The result should be an exact copy of the entries below, free of pictures.

[[ TASK INPUT open ]]

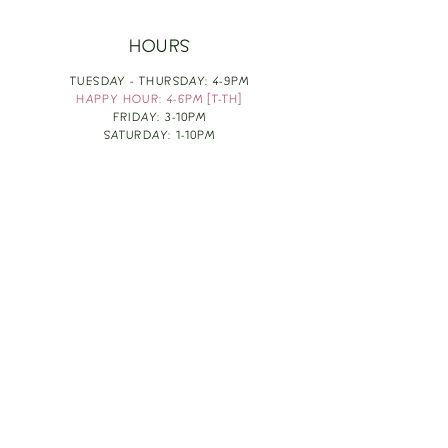
HOURS
TUESDAY - THURSDAY: 4-9PM
HAPPY HOUR: 4-6PM [T-TH]
FRIDAY: 3-10PM
SATURDAY: 1-10PM
SUNDAY & MONDAY: RESTING
TAKE OUT FOOD
ORDER HERE
DESIGN BY: LEAH J ANDERSON
MONTHLY NEWSLETTER
BE THE FIRST TO KNOW ABOUT UPCOMING
EVENTS, SPECIALS & FUN WINE INFO :)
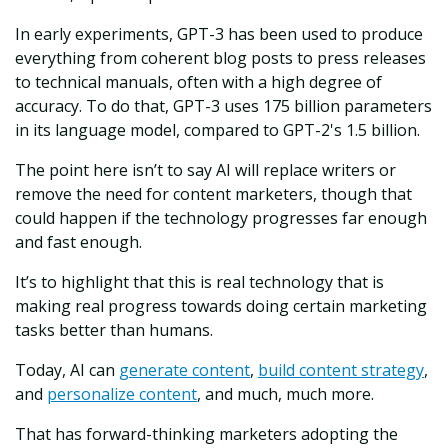
In early experiments, GPT-3 has been used to produce
everything from coherent blog posts to press releases
to technical manuals, often with a high degree of
accuracy. To do that, GPT-3 uses 175 billion parameters
in its language model, compared to GPT-2's 1.5 billion.
The point here isn’t to say AI will replace writers or
remove the need for content marketers, though that
could happen if the technology progresses far enough
and fast enough.
It’s to highlight that this is real technology that is
making real progress towards doing certain marketing
tasks better than humans.
Today, AI can
generate content
,
build content strategy
,
and
personalize content
, and much, much more.
That has forward-thinking marketers adopting the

[[ TASK INPUT closed ]]

**TASK RESPONSE:**
HOURS
TUESDAY - THURSDAY: 4-9PM
HAPPY HOUR: 4-6PM [T-TH]
FRIDAY: 3-10PM
SATURDAY: 1-10PM
SUNDAY & MONDAY: RESTING
TAKE OUT FOOD
ORDER HERE
DESIGN BY: LEAH J ANDERSON
MONTHLY NEWSLETTER
BE THE FIRST TO KNOW ABOUT UPCOMING
EVENTS, SPECIALS & FUN WINE INFO :)
In early experiments, GPT-3 has been used to produce
everything from coherent blog posts to press releases
to technical manuals, often with a high degree of
accuracy. To do that, GPT-3 uses 175 billion parameters
in its language model, compared to GPT-2's 1.5 billion.
The point here isn’t to say AI will replace writers or
remove the need for content marketers, though that
could happen if the technology progresses far enough
and fast enough.
It’s to highlight that this is real technology that is
making real progress towards doing certain marketing
tasks better than humans.
Today, AI can
generate content
,
build content strategy
,
and
personalize content
, and much, much more.
That has forward-thinking marketers adopting the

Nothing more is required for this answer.